Falsas seguranças
por Por Dom José Alberto Moura – Arcebispo de Montes Claros (MG)Diz o livro do Eclesiastes: “Tudo é vaidade… um homem que trabalhou com inteligência, competência e sucesso vê-se obrigado a deixar tudo em herança a outro que em nada colaborou” (Eclesiastes 1,2.21)…
Diz o livro do Eclesiastes: “Tudo é vaidade… um homem que trabalhou com inteligência, competência e sucesso vê-se obrigado a deixar tudo em herança a outro que em nada colaborou” (Eclesiastes 1,2.21). O que diríamos mais ainda de quem rouba, aproveitando-se de cargos públicos, acumula fortunas em imóveis, joias, dinheiro até em bancos de outros países! Muitos não pensam que vão morrer. No mínimo, quem tem altivez de caráter, gostaria de ser lembrado como gente do bem, de ética, de moral, de honestidade e de trabalho intenso pelo bem comum, sem lesar o público, principalmente o mais carente. Até os herdeiros de fortuna e qualquer dinheiro desonesto deveriam ter a grandeza moral de restituir o que sabe desse legado podre. A justiça deveria fazer o sequestro do dinheiro roubado.
A formação do caráter para o respeito ao outro e ao que lhe pertence deveria ser regra de ouro das famílias, das escolas e dos meios de comunicação. O rito dos processos judiciários deveria dar sim, o direito de defesa, mas com limites. Atualmente os recursos são quase infinitos. Quem sofre injustiça é ainda mais injustiçado com a demora do veredicto judicial.

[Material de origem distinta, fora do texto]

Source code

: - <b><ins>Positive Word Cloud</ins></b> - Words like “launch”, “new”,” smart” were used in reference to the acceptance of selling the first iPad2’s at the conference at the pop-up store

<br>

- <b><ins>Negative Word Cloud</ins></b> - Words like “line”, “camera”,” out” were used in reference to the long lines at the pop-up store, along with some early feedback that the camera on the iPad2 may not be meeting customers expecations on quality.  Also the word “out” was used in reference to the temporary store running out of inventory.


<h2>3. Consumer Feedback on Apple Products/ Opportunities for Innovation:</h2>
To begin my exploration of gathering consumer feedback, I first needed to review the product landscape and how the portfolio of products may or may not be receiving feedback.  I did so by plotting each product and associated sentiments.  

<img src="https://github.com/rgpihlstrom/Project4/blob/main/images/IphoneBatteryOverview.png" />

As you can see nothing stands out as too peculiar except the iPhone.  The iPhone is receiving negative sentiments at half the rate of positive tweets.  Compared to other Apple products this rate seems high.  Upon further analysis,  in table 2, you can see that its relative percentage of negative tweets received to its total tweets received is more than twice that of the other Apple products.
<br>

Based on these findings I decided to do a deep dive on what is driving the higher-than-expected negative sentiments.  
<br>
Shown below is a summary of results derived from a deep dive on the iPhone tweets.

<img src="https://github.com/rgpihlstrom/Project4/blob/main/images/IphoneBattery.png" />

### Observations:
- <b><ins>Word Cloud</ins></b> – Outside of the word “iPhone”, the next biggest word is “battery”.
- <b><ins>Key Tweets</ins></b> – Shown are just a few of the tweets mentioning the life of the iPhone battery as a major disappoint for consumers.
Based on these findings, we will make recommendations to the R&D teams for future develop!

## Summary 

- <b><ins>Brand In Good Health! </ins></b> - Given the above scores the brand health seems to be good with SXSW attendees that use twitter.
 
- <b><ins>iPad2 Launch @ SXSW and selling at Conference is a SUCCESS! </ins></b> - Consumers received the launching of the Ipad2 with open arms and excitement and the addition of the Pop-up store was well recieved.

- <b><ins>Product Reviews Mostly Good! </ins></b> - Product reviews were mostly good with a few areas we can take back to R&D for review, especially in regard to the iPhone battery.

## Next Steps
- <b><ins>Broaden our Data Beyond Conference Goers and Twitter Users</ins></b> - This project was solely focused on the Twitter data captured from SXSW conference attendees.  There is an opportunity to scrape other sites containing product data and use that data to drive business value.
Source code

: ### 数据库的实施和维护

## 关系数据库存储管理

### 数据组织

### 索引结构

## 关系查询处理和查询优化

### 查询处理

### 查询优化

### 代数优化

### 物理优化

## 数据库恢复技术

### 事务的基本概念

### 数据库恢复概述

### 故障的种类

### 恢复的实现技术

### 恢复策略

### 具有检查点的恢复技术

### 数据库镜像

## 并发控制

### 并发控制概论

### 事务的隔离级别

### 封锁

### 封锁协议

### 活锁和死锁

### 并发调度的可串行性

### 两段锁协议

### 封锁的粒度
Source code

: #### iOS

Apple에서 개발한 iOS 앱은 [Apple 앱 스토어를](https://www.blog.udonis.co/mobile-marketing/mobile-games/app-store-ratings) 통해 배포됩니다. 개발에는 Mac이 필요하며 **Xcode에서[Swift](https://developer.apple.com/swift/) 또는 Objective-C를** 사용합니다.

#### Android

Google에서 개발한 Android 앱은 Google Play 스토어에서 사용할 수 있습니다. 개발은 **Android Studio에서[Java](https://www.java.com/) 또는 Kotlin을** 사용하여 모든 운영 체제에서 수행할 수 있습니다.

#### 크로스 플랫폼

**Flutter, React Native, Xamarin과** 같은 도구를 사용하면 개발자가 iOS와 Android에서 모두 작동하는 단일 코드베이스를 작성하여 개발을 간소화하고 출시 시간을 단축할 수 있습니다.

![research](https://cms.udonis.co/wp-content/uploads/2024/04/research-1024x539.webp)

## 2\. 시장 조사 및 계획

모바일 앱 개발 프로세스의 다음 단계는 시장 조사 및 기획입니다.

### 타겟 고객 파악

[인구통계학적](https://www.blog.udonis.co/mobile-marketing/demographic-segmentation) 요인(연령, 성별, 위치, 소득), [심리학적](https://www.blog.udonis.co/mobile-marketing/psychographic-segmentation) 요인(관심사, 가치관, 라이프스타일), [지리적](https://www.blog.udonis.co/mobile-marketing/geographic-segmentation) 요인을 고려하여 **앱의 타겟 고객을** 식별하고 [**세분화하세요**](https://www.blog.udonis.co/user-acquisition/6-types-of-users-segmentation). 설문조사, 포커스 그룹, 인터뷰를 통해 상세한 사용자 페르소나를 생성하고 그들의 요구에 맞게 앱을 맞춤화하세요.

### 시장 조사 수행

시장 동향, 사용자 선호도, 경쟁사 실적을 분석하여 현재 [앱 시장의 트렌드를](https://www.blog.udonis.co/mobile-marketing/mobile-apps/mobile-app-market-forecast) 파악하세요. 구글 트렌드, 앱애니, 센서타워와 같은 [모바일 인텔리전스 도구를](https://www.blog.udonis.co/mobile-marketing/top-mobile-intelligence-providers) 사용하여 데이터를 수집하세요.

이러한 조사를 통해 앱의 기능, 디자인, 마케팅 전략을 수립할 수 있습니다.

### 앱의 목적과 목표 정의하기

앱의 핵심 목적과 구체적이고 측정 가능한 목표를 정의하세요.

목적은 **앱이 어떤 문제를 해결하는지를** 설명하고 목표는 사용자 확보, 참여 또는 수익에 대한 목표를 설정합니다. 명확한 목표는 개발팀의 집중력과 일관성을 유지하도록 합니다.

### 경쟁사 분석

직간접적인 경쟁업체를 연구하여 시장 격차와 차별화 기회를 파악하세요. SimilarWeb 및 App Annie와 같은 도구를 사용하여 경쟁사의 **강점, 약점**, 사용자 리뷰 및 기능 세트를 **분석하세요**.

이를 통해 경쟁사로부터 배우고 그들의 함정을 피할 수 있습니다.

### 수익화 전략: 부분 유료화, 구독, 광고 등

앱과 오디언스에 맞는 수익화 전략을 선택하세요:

Dentro da realidade dos extremos de riqueza e pobreza, em que uns têm demais e grandes parcelas têm de menos, é muito importante a formação para o cultivo da simplicidade. Isso exige vida menos luxuosa de elites, que quase não pagam impostos em comparação com os assalariados. A hipoteca social da riqueza deveria incluir a exigência de mais tributos por parte de quem recebe muito em relação à maioria. Abusos de salários e aposentadorias de determinados grupos privilegiados de vários poderes gritam por justiça.
Quem assume a vida com valores transcendentes deveria olhar para o objetivo da mesma. Em agradecimento ao Criador pelo dom da vida e pelas oportunidades de realizar o bem da comunidade, tais pessoas poderiam contribuir mais com uma convivência de promoção real da inclusão social dos mais fragilizados. A recompensa virá, não somente de Deus na eternidade, mas também já na terra, com sua respeitabilidade e reconhecimento de seu bom exemplo. A vida vale e recompensa por si mesma quando se usam os talentos para o serviço ao semelhante.
Nada é mais seguro na vida do que realizar o bem ao outro por causa daquele que nos criou para isso. As seguranças terrenas são importantes, mas não são objetivo de vida. São instrumentos a serem bem usados. Distorcidos, corrompem o coração, a mente e o convívio social. Assim são as coisas materiais, os prazeres e o poder. Tudo tem seus valores e suas normas objetivas. Se as normas forem apenas o desejo pessoal e os instintos, ficamos no chão da vida sem olhar para o objetivo mais elevado. A natureza criada por Deus já o revela. O que dirá o Filho de Deus (Cf. Colossenses 3,1-2)! Ele não tinha nem onde reclinar a cabeça. Deu tudo de si, mostrando que a vida vale para darmos vida de sentido aos outros!
Jesus lembra que a ganância não realiza a pessoa humana. A felicidade não está na abundância de bens. Ele narra a estória de um homem que fez grande armazenamento do que colheu da plantação, pensando que ia ter vida cômoda por muitos anos. Mas, de repente, morreu e não usufruiu do que acumulou (Cf. Lucas 12,13-21). Quem mais tem coisas e exagerado bem estar materiais, em geral não se contenta com o que tem. Muitos não têm paz na vida, preocupados em administrar suas riquezas materiais. Outros têm pouco e são felizes por realizarem o bem. É justo ter o necessário para se viver dignamente e fazer o bem, mesmo tendo bastante, para servir a comunidade. Os bens sem hipoteca social são ilusão e vaidade inútil.